◆ **EXERCISE A**
From the torch-webgpu device guide below, write out the passage from "Creating Tensors¶" up to and including "cpu_tensor = torch.randn(3, 3)".

Using device="webgpu"¶
torch-webgpu registers a custom PyTorch device called webgpu. You can use it just like cuda or mps.
Creating Tensors¶
import torch
import torch_webgpu
# Create directly on WebGPU
x = torch.tensor([1.0, 2.0, 3.0], device="webgpu")
y = torch.randn(3, 4, device="webgpu")
z = torch.zeros(10, device="webgpu")
Moving Tensors¶
# CPU to WebGPU
cpu_tensor = torch.randn(3, 3)
webgpu_tensor = cpu_tensor.to("webgpu")
# WebGPU to CPU
back_to_cpu = webgpu_tensor.to("cpu")
# Alternative syntax
webgpu_tensor = cpu_tensor.webgpu() # Not yet supported
Checking Device¶
x = torch.tensor([1.0], device="webgpu")
print(x.device) # webgpu
print(x.is_webgpu) # Not yet supported, use str(x.device) == "webgpu"
Supported Data Types¶
Currently, torch-webgpu supports:
- ✅
torch.float32(default, recommended) - 🚧
torch.float16(coming soon) - 🚧
torch.int32 - 🚧
torch.int64
Device Transfers¶
Data transfer between CPU and WebGPU:
# CPU → WebGPU
x_cpu = torch.randn(1000, 1000)
x_webgpu = x_cpu.to("webgpu") # Copies data to GPU memory
# WebGPU → CPU
x_back = x_webgpu.to("cpu") # Copies data back
# In-place operations stay on device
x_webgpu.mul_(2) # Still on WebGPU
Limitations¶
Current limitations of the device backend:
- Only float32 - Other dtypes coming soon
- Synchronous execution - Operations block until complete
- No direct CUDA interop - Must go through CPU
Best Practices¶
- Minimize transfers - Keep data on WebGPU as long as possible
- Use torch.compile - For models, the compiler is more optimized
- Batch operations - Larger operations are more efficient

◆ **SUPPLIED INFORMATION**
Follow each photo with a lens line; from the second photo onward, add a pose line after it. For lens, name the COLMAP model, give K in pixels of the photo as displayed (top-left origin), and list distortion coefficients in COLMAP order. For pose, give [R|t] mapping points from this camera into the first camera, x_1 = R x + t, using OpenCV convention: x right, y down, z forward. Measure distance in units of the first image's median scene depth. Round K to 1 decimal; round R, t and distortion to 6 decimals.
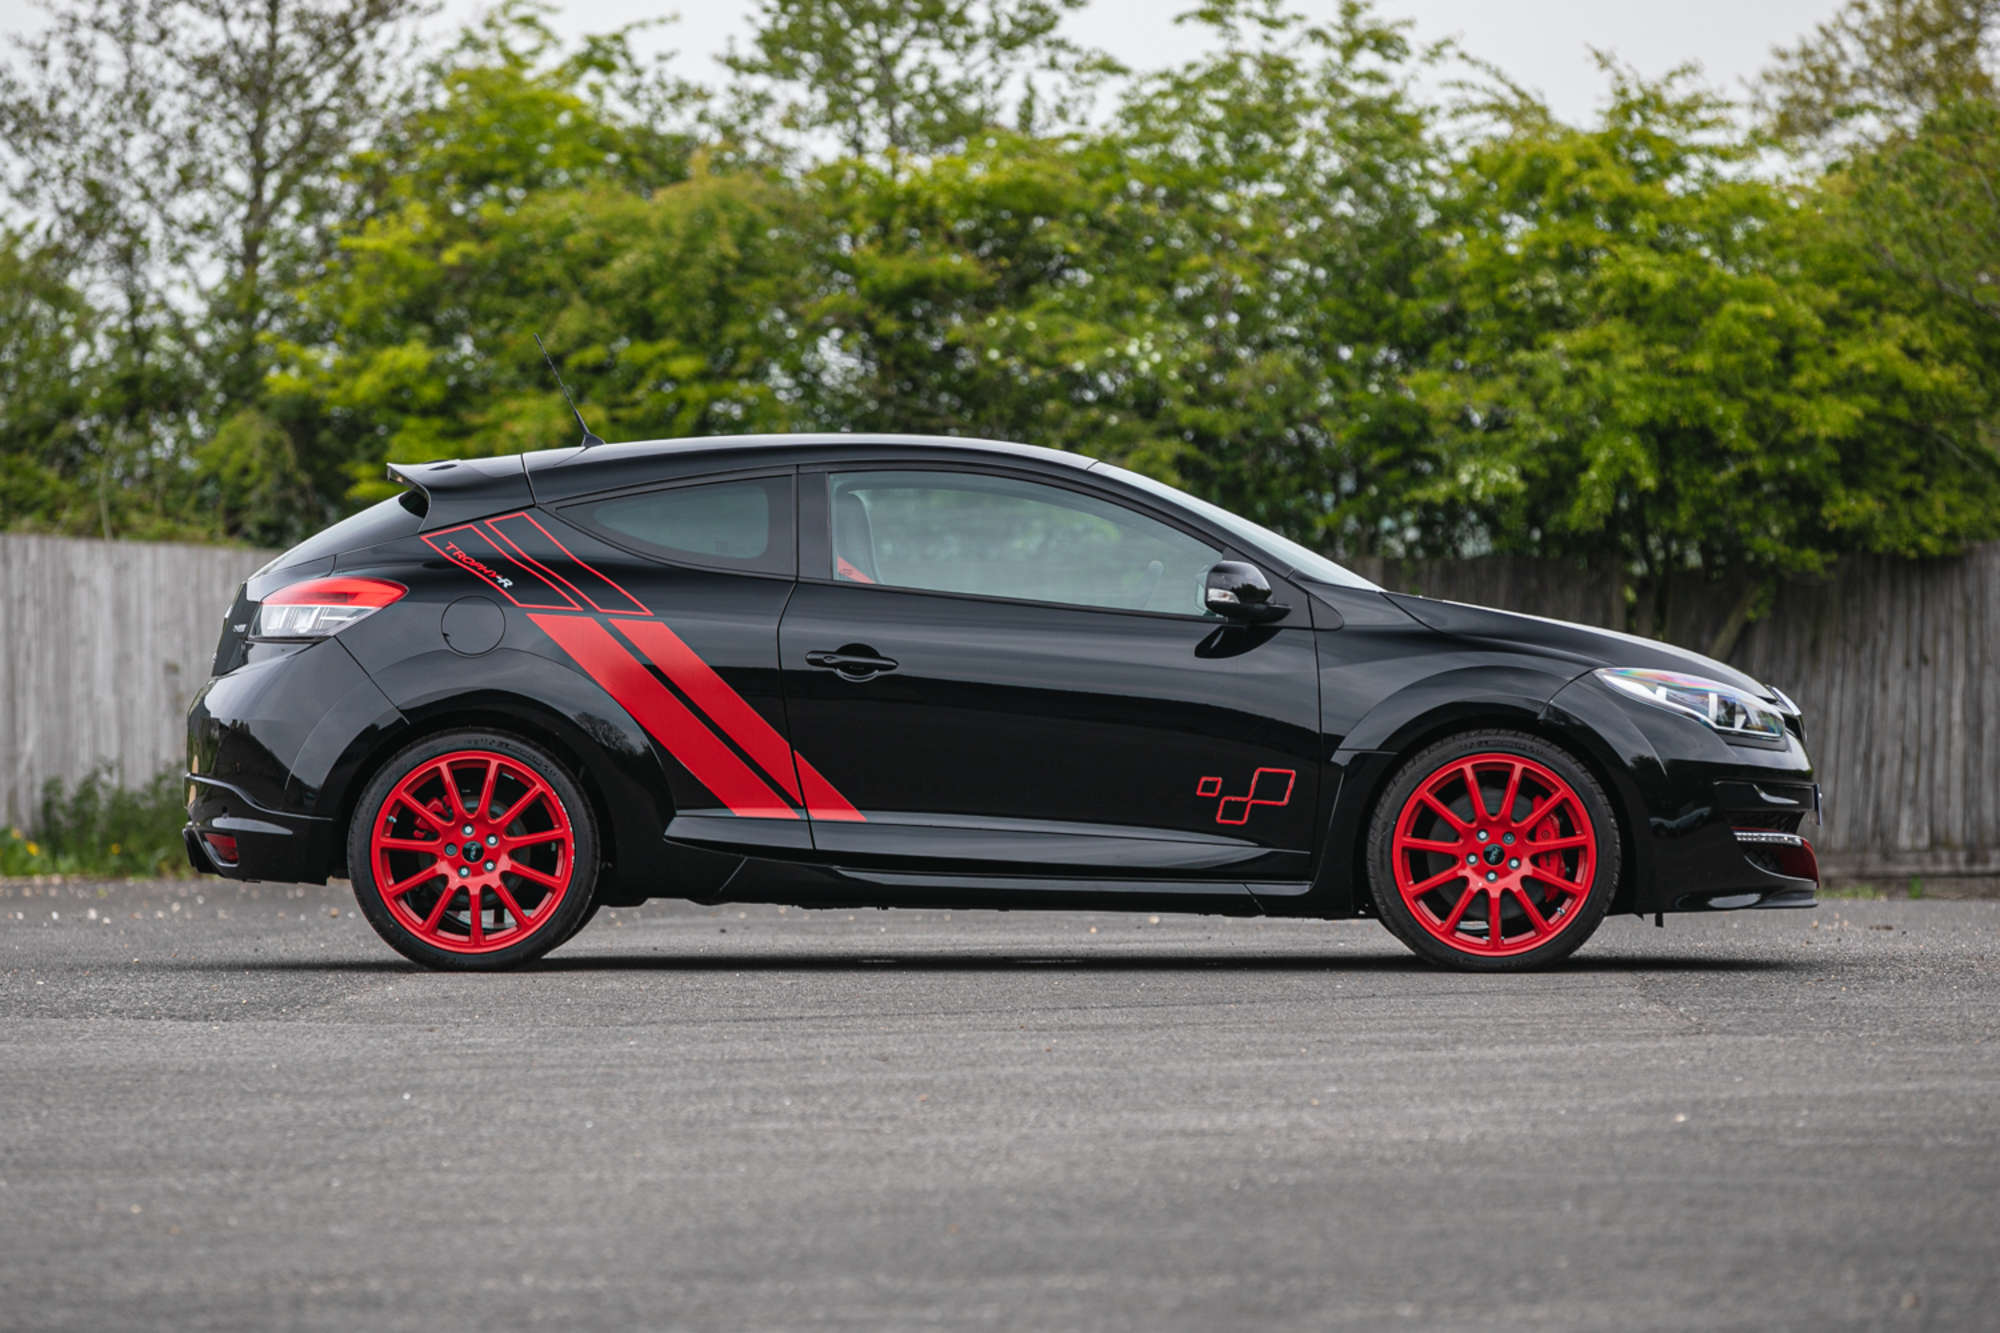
lens RADIAL K [[12188.8, 0, 1000.0], [0, 12188.8, 666.5], [0, 0, 1]] dist [-0.774570, -7.434632]
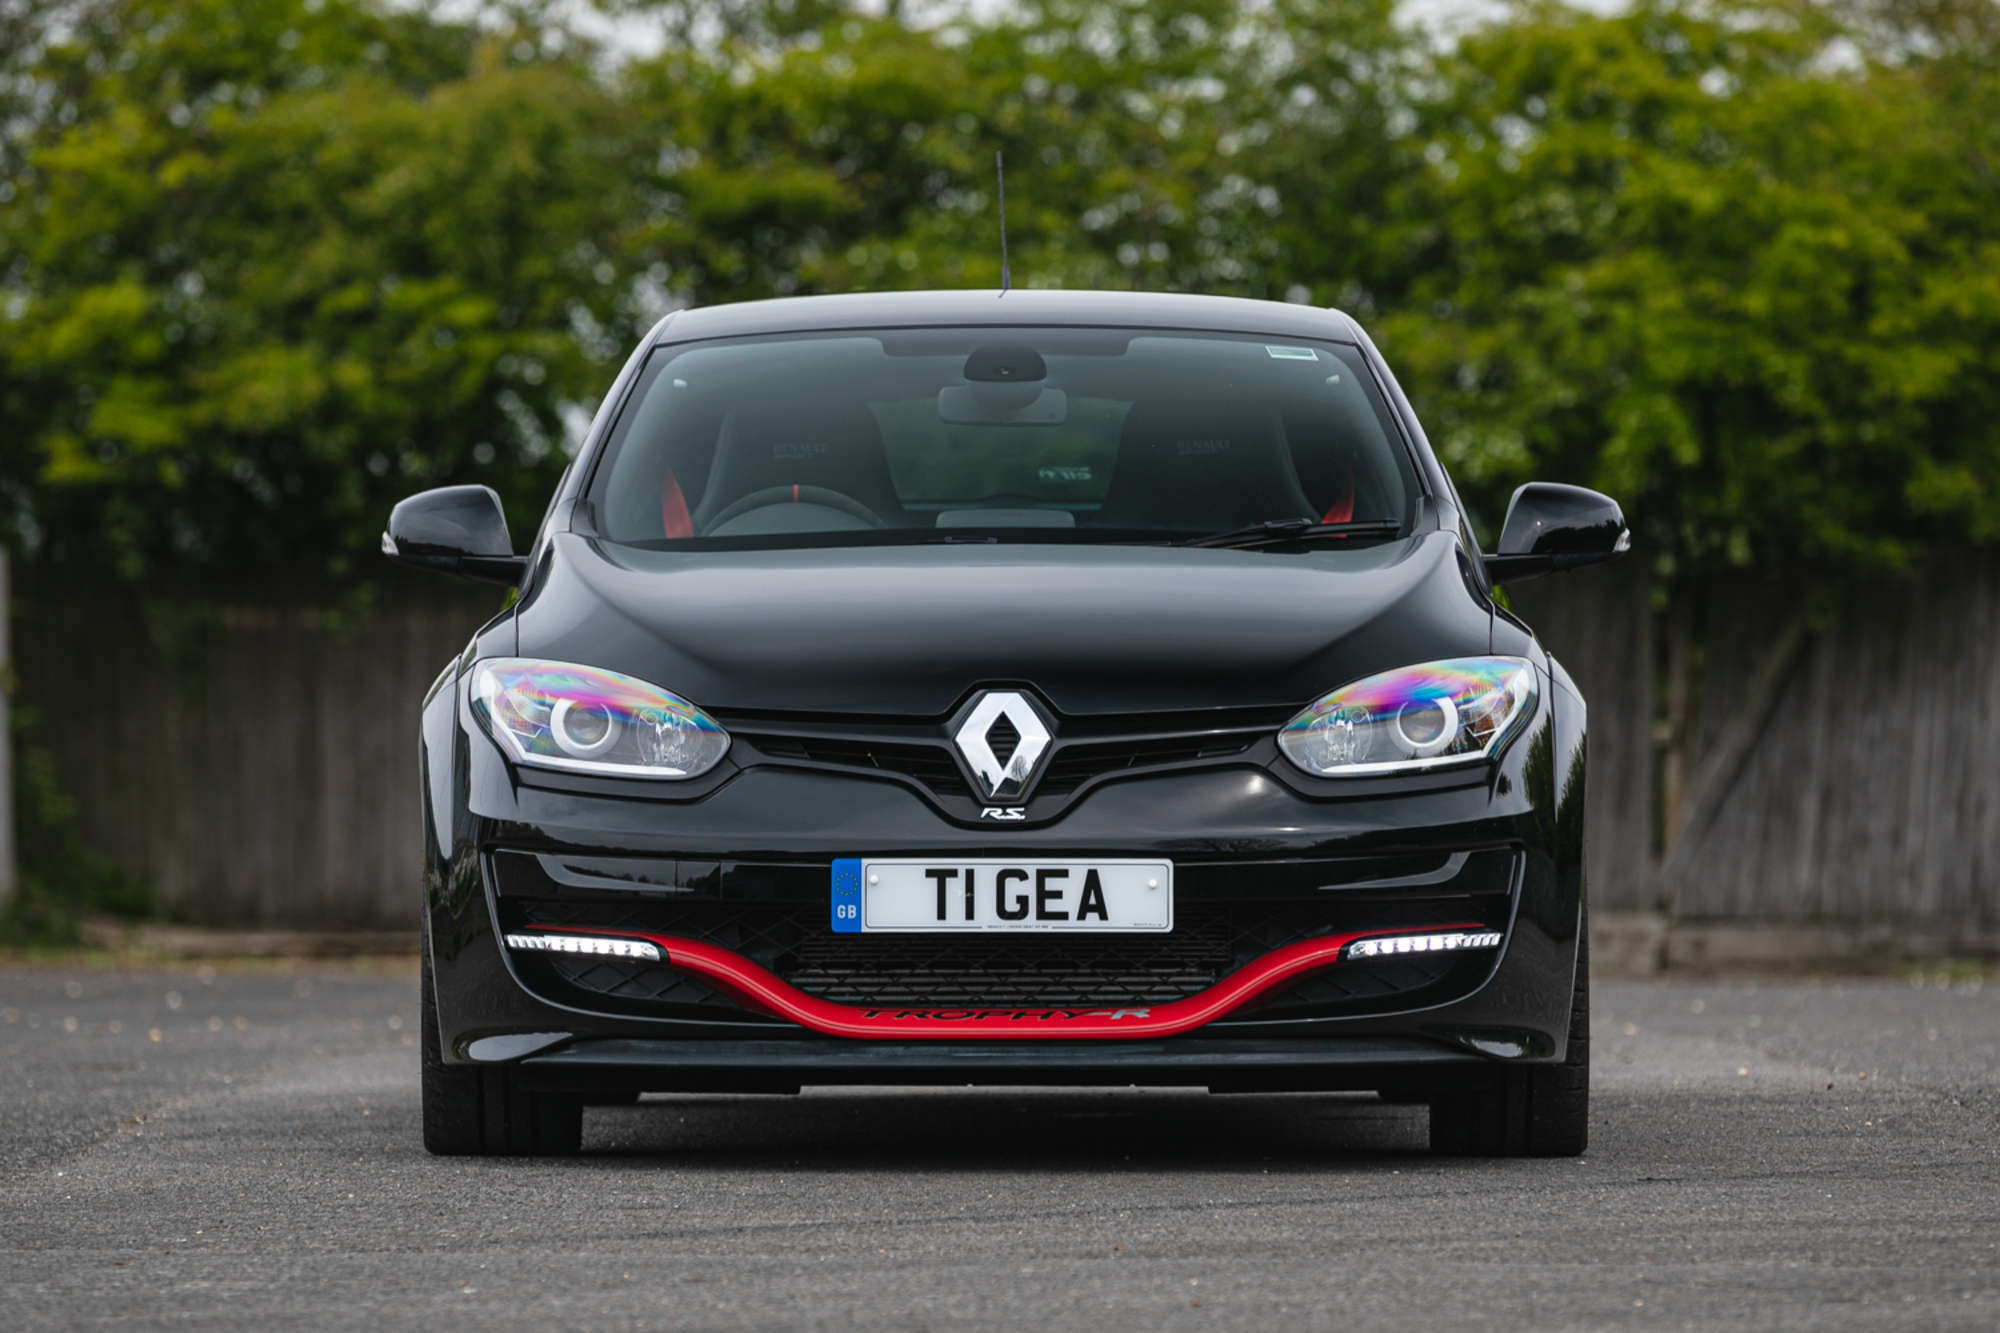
lens RADIAL K [[12188.8, 0, 1000.0], [0, 12188.8, 666.5], [0, 0, 1]] dist [-0.774570, -7.434632]
pose [[0.999754, -0.004909, 0.021635, -0.008577], [0.005013, 0.999976, -0.004785, 0.002155], [-0.021611, 0.004892, 0.999754, 0.210477]]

◆ **EXERCISE B**
Render every line of the records above as a JSON list of strings, one string per line and no strings for blank lines. Omit the pictures.

◆ **TASK RESPONSE A**
Creating Tensors¶
import torch
import torch_webgpu
# Create directly on WebGPU
x = torch.tensor([1.0, 2.0, 3.0], device="webgpu")
y = torch.randn(3, 4, device="webgpu")
z = torch.zeros(10, device="webgpu")
Moving Tensors¶
# CPU to WebGPU
cpu_tensor = torch.randn(3, 3)

◆ **TASK RESPONSE B**
[
  "Follow each photo with a lens line; from the second photo onward, add a pose line after it. For lens, name the COLMAP model, give K in pixels of the photo as displayed (top-left origin), and list distortion coefficients in COLMAP order. For pose, give [R|t] mapping points from this camera into the first camera, x_1 = R x + t, using OpenCV convention: x right, y down, z forward. Measure distance in units of the first image's median scene depth. Round K to 1 decimal; round R, t and distortion to 6 decimals.",
  "lens RADIAL K [[12188.8, 0, 1000.0], [0, 12188.8, 666.5], [0, 0, 1]] dist [-0.774570, -7.434632]",
  "lens RADIAL K [[12188.8, 0, 1000.0], [0, 12188.8, 666.5], [0, 0, 1]] dist [-0.774570, -7.434632]",
  "pose [[0.999754, -0.004909, 0.021635, -0.008577], [0.005013, 0.999976, -0.004785, 0.002155], [-0.021611, 0.004892, 0.999754, 0.210477]]"
]